* _課題の要件 1_: 政治家の品性をめぐる日記に名前が出てくる人物を、すべて挙げなさい。
* _課題の要件 2_: 政治家の品性をめぐる日記を、最後の文の次から書き継ぎなさい。

* _検討用の文章_:
※

2018年05月31日 11時28分35秒 | 日記
政治家への期待など疾うに失ってはいるが、ここの所の国会のやり取りを見ていると、〈政治の貧困〉という言葉がピッタリする。「加計森友問題」での安倍総理の答弁には「ご飯論法」なる命名までされ、揶揄の対象になっているが本当は怖いことだ。政治家としての品性も矜持もかなぐり捨てて、自己保身に汲々とする姿には、一国の長としての資格は既にない。この憤懣の覚めないうちに改選がやってくれば良いが、彼らはほとぼりの覚めるのを待つだろう。

「粗にして野だが卑ではない」。この言葉が何故か好きである。出所は城山三郎が書いた『石田禮助の生涯』の副題だが、国鉄総裁の頃、国会答弁でこの言葉を枕に置いて、議員にも歯に衣着せぬ言葉を吐いたと云う。司馬遼太郎が描いた明治人の性格にもそのような品性が濃くあったのを思い出す。本当の主義主張を持つ〈骨太〉の人間をそこには見る。それは私自身を含めて現代人に最も欠けるものではないか。我らは上の言葉を〈拳拳服膺〉しなければならない。

※

* _データ_:
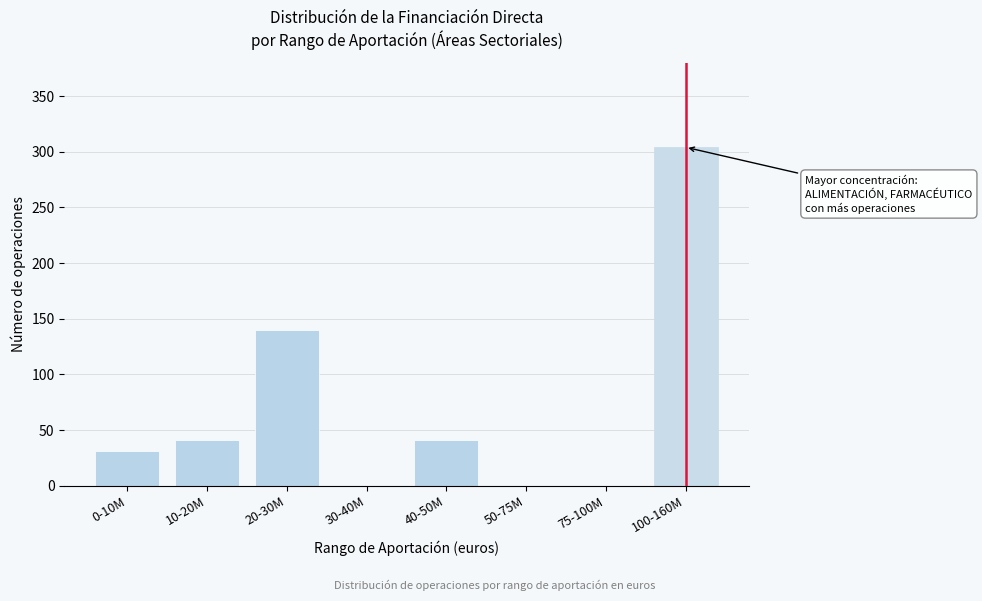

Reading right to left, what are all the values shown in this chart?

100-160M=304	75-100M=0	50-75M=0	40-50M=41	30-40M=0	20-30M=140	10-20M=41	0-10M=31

※

* _課題の結果 1_:
安倍総理
城山三郎
石田禮助
司馬遼太郎

* _課題の結果 2_:
恐らく〈品性〉などと云うものは相当に観念的なものであって、意識して醸し出されるものではあるまい。自らを厳しく律する姿勢がなければ確立しない。ましてや家業紛いに受け継いで来ただけの多くの政治にそれを求めるのは酷と云うものかも知れない。「この国をどうするか」などの意識はテンから持っていない。常に床柱を背負って座る境遇に馴れてしまっていれば、膝が抜けるほどに酒を注いで回る立場の人間をは理解出来ないだろう。

それにしても、〈権力〉の魔力には唯々驚くしかない。国会対応の茶番劇を見せつけられていたかと思えば、今度は日大アメフト部の椿事である。「起こる筈のないことが起きた」と関係者が云うから〈椿事〉であろう。ここでも「ご飯論法」が駆使され、指導者と学生との間に「言葉の解釈に〈乖離〉があった」などと、難しい言葉を探し出して来て煙に巻こうとしたが、自らがそれに噎せてしまったようだ。会見では連発する〈正直〉と云う言葉の虚しさだけが響いていた。